Courtesy of NPR
In a viral clip that made national headlines last fall, Kenosha County Circuit Court Judge Bruce Schroeder strongly admonished Assistant District Attorney Thomas Binger for his cross-examination of Kyle Rittenhouse, who was on trial for a number of murder charges. Rittenhouse’s defense team claimed that the prosecution was attempting to provoke a mistrial by disregarding pretrial evidentiary rulings and questioning Rittenhouse on his post-arrest silence. Ultimately, Schroeder’s actions proved unsuccessful, and Rittenhouse walked on all charges. Although this exception was dealt with, prosecutorial misconduct is not always held in check.
Take the recent exonerations of Muhammad A. Aziz and Khalil Islam, who each spent over 20 years in prison after being falsely convicted of killing Malcolm X. After fielding complaints about the state’s conduct, the Manhattan District Attorney’s Office investigated the case and found that the FBI and the New York Police Department had both withheld evidence from defense attorneys that would have likely led to the acquittal of both men. These recent examples of prosecutorial misconduct raise a seemingly timeless question among reform advocates — do prosecutors deserve absolute immunity from their conduct at trial?
The United States Supreme Court took up this question in Imbler v. Pachtman. Imbler, who had been convicted of murder, claimed in a civil suit that Los Angeles Deputy District Attorney Richard Pachtman knowingly used false testimony and suppressed material evidence at his trial. Imbler’s suit was dismissed by the U.S. District Court and the Supreme Court affirmed the dismissal. The central question of the case was whether the Civil Rights Act of 1871 — which subjects all public officials to liability for violating a citizen’s civil rights — shields prosecutors from liability for purported civil rights violations.
Despite this, not all public officials can be sued for a redress of grievances. Judges and legislators, for instance, generally receive absolute immunity when acting within the course of their duties as public officials. Accordingly, the Supreme Court read the section 1983 statute of the aforementioned Civil Rights Act to be in harmony with general tort immunity. As such, the Supreme Court ruled that prosecutors have absolute immunity — and so cannot be sued — for misconduct related to their advocacy in the courtroom.

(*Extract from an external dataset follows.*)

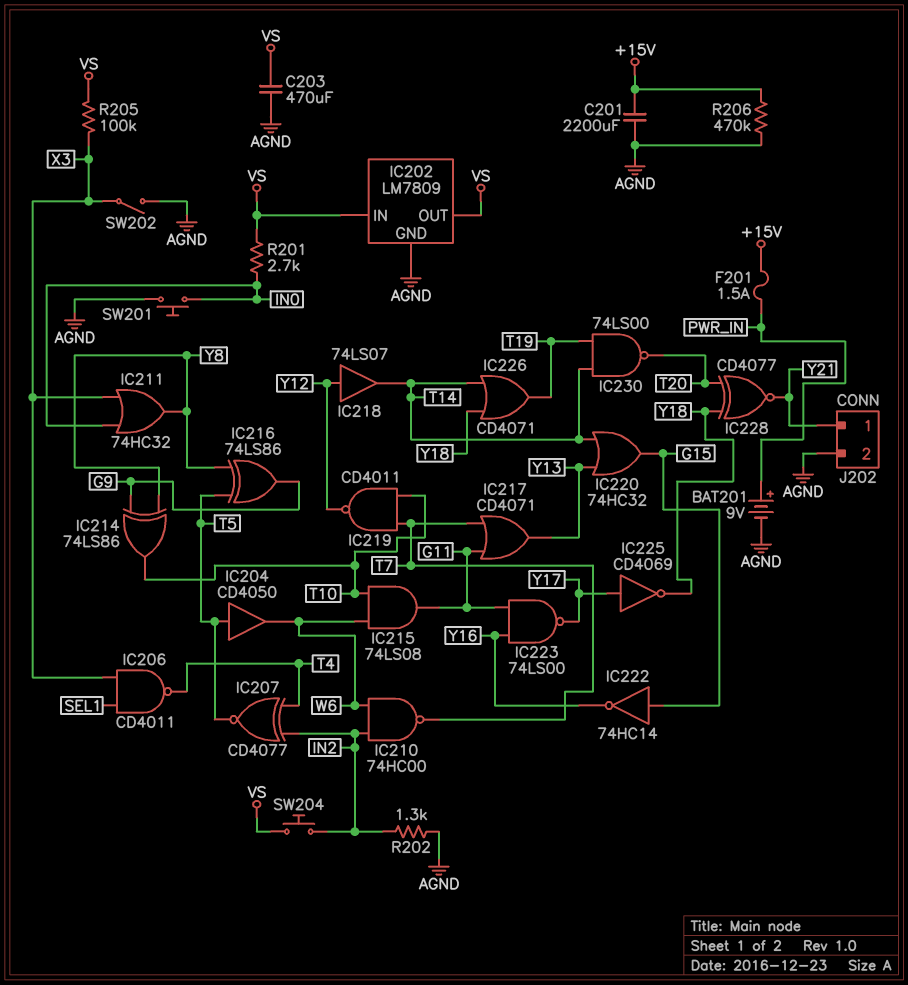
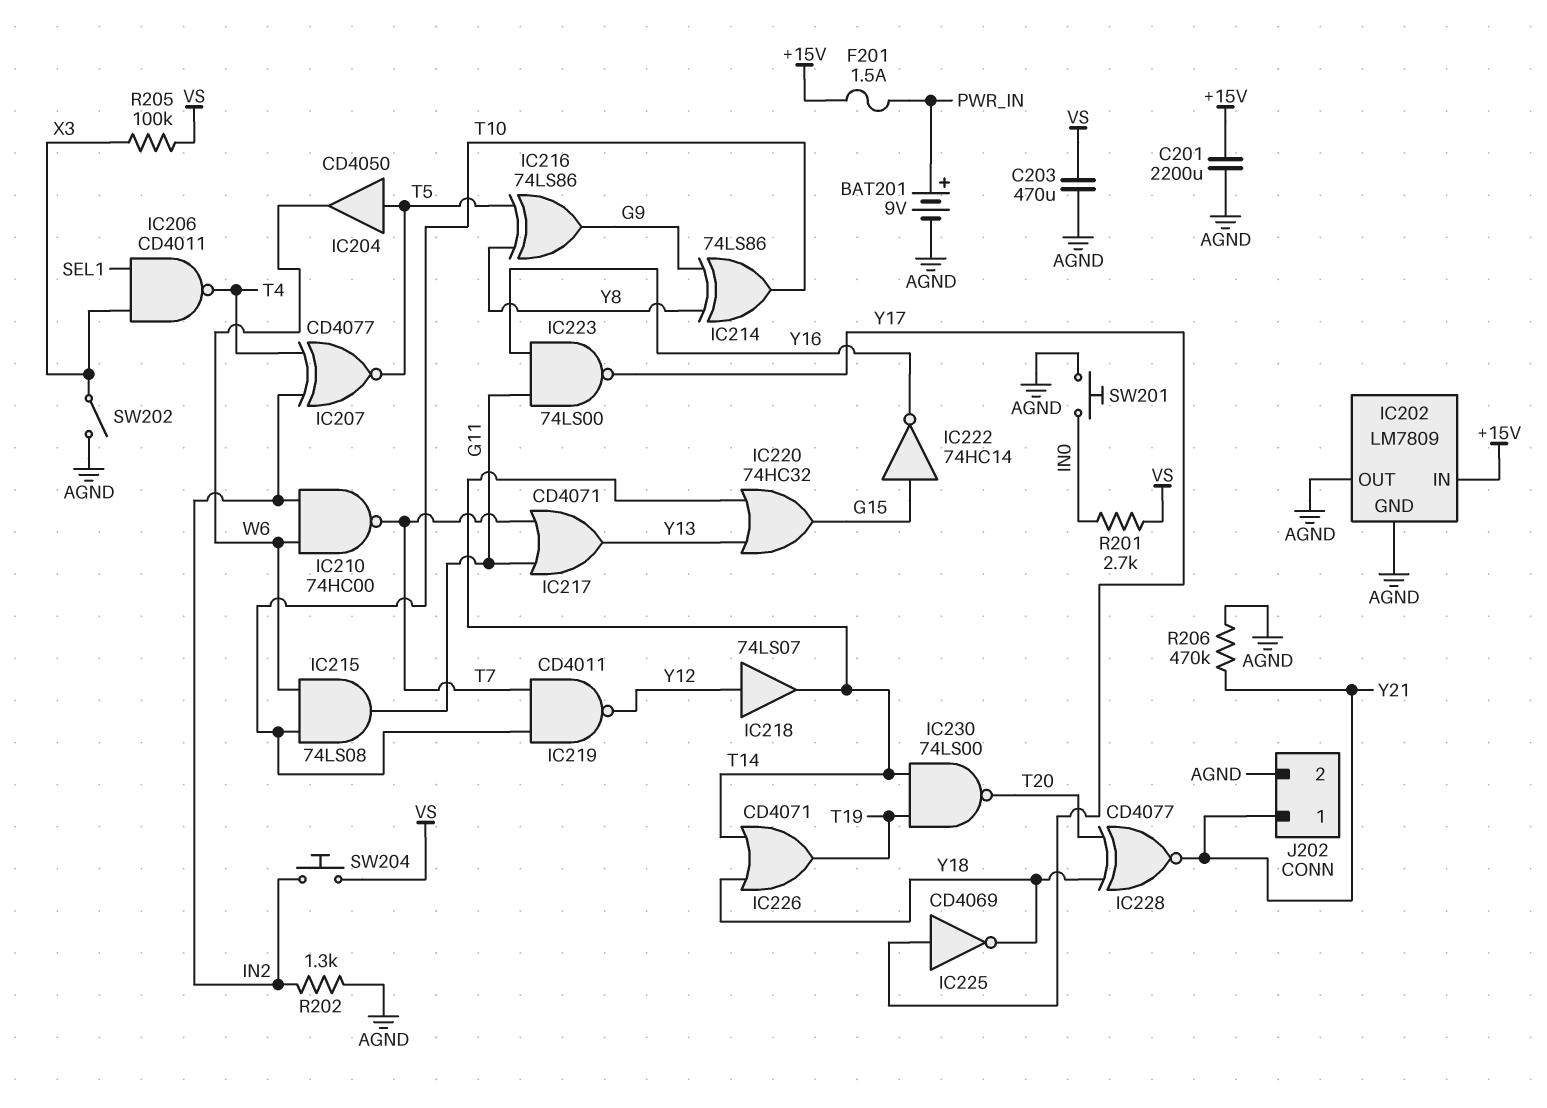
IC202 pin IN: VS -> +15V
IC202 pin OUT: VS -> AGND
IC211: OR 74HC32 (in IN0, in X3, out Y8) -> none
R206: 470k (+15V, AGND) -> 470k (AGND, Y21)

Those who defend the ruling — as the court did — claim that prosecutors would be distracted from their duties as public officials if they were subject to frivolous lawsuits for otherwise proper conduct. Proponents of prosecutorial immunity also contend that attorneys may refuse to take up a case in fear that the accused will file retributive litigation at the conclusion of a trial — regardless of whether the claim has merit.
Those opposed to the protections afforded to prosecutors generally argue that the absence of regulatory barriers has allowed the state to use unethical — and perhaps even illegal — trial tactics to wreak unwarranted damage on the rights of the accused. These scholars further suggest that district attorneys in particular are incentivized to wrack up as many convictions as possible in an effort to get reelected. It is concerning that the vast majority of both state and federal cases are settled by plea bargains. There are few enforcement mechanisms to protect the accused from prosecutorial misconduct behind closed doors.
In response to these concerns, some counter that voters will take note of prosecutorial misconduct and that state bars can discipline attorneys for unethical behavior. However, a report published in 2003 by the Center for Public Integrity found that of the “2,012 cases across the United States since 1970 in which a judge reversed a conviction, reduced a sentence or dismissed charges … because of prosecutorial misconduct … only 44 cases …resulted in any kind of disciplinary review of the prosecutor.”
Additionally, a recent report published by the University of Pennsylvania Law’s Quattrone Center found that of the 7,207 claims of prosecutorial misconduct in Pennsylvania between 2000-2016, the state’s courts allowed 1,775 to remain unaddressed without issue. Worse, though, is that out of the 5,432 claims that were addressed, the state’s courts found instances of prosecutorial misconduct in only 204. The authors of the report conclude that a closed-door discovery process makes it exceedingly difficult to identify instances of prosecutorial misconduct using only “publicly available sources.”
With these concerns in mind, it is tempting to call for a strict reexamination of the checks and balances in our judicial system. Some have spent twenty, thirty, even sixty years in prison for crimes they did not commit due to dishonest, negligent, and even malicious officers of the court. While reform is certainly needed, an abrogation of absolute immunity would not create a better or more efficient legal system. Pragmatic reforms, such as installing a governmental regulatory agency with broad oversight capabilities, seem far more beneficial than discarding immunity altogether. Strengthening the power of regulatory agencies will help prevent the state from withholding and tampering with evidence or making false or prejudicial statements during trial. In seeking courtroom justice, let us not discard efficiency, and in seeking courtroom efficiency, let us not discard justice.